▶ WHAT THE TASK ASKS: Repeat the lines of the records word for word, starting at the very first line and ending at the line containing "On March 2, a", with both of those lines included.

======== RECORDS TO USE

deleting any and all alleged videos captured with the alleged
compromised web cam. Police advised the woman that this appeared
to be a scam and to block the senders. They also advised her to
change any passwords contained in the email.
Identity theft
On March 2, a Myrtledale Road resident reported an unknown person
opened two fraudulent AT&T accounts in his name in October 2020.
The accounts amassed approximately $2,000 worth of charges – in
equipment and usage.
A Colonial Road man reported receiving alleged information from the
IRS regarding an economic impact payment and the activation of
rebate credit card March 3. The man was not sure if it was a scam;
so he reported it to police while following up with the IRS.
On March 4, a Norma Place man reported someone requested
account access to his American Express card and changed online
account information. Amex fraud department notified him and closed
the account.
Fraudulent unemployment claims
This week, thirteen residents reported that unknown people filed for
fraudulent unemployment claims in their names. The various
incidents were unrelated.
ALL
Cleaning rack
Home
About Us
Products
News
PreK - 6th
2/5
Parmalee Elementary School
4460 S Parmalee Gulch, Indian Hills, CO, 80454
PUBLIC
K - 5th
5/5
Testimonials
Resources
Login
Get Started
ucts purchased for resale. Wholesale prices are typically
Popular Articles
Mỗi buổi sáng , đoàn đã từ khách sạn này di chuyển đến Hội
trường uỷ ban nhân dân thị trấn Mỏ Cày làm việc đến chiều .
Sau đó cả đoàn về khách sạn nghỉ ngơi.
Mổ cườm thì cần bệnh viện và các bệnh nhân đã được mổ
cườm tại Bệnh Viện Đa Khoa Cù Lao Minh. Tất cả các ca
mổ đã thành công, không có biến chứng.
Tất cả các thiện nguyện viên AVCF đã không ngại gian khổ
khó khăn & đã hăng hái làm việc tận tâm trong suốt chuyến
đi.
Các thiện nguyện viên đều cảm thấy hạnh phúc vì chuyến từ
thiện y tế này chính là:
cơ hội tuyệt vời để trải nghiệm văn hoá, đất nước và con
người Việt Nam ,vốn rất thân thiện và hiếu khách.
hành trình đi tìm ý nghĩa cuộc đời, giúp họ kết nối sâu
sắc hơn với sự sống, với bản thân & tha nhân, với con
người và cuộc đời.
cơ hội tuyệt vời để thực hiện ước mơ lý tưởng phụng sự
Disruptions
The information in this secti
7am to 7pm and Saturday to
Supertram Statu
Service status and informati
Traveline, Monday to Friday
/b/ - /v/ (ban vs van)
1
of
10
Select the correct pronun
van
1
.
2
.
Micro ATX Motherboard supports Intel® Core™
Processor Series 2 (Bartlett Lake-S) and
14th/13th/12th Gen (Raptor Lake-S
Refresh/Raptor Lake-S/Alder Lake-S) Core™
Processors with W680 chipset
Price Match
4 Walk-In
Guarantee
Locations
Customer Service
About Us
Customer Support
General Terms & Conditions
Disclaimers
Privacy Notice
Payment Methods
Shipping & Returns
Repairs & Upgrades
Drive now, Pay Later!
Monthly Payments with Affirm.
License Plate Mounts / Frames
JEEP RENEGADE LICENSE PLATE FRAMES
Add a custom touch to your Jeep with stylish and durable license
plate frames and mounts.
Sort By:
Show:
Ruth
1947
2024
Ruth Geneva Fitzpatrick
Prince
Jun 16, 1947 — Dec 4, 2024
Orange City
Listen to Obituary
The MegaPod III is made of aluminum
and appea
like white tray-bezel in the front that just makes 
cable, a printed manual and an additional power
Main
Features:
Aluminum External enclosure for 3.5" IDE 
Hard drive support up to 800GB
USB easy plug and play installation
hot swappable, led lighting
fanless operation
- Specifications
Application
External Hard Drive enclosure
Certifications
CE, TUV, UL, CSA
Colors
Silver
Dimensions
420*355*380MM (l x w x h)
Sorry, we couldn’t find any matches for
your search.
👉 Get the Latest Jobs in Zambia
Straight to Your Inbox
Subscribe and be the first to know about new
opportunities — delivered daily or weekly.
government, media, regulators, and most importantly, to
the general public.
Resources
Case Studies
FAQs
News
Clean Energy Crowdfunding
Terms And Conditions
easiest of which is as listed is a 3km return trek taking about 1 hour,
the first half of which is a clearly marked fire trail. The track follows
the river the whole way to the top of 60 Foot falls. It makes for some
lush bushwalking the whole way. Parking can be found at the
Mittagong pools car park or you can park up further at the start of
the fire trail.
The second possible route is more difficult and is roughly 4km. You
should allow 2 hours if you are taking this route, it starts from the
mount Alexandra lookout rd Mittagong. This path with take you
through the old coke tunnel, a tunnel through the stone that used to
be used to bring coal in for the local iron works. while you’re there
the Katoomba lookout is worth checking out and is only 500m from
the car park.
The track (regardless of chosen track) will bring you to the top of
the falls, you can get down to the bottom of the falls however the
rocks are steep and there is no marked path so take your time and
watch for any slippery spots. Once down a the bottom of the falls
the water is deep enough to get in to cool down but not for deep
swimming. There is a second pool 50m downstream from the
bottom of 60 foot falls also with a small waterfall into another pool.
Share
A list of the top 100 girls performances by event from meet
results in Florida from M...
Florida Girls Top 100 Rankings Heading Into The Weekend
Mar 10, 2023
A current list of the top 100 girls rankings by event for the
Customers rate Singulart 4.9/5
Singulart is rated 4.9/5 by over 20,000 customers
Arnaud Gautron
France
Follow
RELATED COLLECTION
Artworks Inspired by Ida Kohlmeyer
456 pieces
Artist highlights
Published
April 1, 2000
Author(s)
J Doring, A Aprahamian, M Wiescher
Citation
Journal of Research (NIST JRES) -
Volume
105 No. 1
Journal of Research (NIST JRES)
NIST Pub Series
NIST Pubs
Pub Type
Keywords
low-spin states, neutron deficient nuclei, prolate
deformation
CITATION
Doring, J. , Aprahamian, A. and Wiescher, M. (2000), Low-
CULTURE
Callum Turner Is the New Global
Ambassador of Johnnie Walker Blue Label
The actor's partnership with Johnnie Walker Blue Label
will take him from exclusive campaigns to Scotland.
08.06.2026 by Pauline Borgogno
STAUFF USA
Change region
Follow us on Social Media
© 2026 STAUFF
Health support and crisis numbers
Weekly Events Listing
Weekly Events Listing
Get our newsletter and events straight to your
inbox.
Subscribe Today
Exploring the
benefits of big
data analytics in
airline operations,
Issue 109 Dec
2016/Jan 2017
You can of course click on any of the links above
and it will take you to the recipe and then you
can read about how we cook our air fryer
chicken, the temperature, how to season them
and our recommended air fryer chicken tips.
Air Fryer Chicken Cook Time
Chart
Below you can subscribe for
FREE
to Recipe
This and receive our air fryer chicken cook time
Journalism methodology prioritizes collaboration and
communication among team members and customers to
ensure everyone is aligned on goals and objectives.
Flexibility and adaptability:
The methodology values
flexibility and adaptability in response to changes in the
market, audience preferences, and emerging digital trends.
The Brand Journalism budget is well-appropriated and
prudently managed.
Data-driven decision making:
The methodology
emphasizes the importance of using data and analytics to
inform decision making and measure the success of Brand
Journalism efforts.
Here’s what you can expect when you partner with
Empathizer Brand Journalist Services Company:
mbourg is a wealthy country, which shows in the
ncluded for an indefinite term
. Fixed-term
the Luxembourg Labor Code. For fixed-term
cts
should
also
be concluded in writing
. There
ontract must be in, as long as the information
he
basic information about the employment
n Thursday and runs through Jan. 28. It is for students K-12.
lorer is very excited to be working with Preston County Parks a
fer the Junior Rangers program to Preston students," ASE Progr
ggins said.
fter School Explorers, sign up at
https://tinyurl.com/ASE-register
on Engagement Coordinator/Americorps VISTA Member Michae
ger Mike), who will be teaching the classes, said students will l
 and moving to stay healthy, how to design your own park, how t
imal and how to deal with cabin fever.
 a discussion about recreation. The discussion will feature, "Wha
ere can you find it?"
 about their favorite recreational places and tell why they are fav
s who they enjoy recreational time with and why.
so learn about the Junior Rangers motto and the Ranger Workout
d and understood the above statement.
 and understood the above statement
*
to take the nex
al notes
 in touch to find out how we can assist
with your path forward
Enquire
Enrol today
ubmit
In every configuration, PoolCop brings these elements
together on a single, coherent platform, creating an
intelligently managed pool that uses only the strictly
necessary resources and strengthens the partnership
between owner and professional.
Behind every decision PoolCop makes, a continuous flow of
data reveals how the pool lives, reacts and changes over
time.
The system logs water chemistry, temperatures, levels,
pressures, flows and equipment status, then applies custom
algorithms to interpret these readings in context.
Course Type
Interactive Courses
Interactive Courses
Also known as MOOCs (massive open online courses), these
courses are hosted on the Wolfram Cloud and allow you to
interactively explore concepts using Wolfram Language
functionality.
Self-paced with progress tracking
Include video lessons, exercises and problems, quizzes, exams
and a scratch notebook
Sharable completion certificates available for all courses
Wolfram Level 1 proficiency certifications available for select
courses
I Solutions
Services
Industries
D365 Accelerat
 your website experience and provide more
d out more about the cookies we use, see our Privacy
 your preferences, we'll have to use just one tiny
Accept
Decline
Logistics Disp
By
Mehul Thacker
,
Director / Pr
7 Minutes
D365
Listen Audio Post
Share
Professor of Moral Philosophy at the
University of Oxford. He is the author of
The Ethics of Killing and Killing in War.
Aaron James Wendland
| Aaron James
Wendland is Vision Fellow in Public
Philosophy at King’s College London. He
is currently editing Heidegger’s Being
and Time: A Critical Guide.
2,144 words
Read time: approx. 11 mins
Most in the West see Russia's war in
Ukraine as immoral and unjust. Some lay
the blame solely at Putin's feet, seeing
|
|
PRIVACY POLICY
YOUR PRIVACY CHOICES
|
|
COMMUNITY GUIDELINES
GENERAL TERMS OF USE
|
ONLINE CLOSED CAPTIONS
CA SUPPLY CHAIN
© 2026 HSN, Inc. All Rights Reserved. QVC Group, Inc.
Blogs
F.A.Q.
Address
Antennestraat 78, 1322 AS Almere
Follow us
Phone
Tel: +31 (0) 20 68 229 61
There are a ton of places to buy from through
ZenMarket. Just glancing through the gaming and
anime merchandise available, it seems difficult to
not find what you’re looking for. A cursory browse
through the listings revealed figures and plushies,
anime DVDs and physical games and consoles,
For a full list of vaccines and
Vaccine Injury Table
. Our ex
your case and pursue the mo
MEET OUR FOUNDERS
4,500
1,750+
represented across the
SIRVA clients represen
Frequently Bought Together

================

▶ ANSWER SPACE:
deleting any and all alleged videos captured with the alleged
compromised web cam. Police advised the woman that this appeared
to be a scam and to block the senders. They also advised her to
change any passwords contained in the email.
Identity theft
On March 2, a Myrtledale Road resident reported an unknown person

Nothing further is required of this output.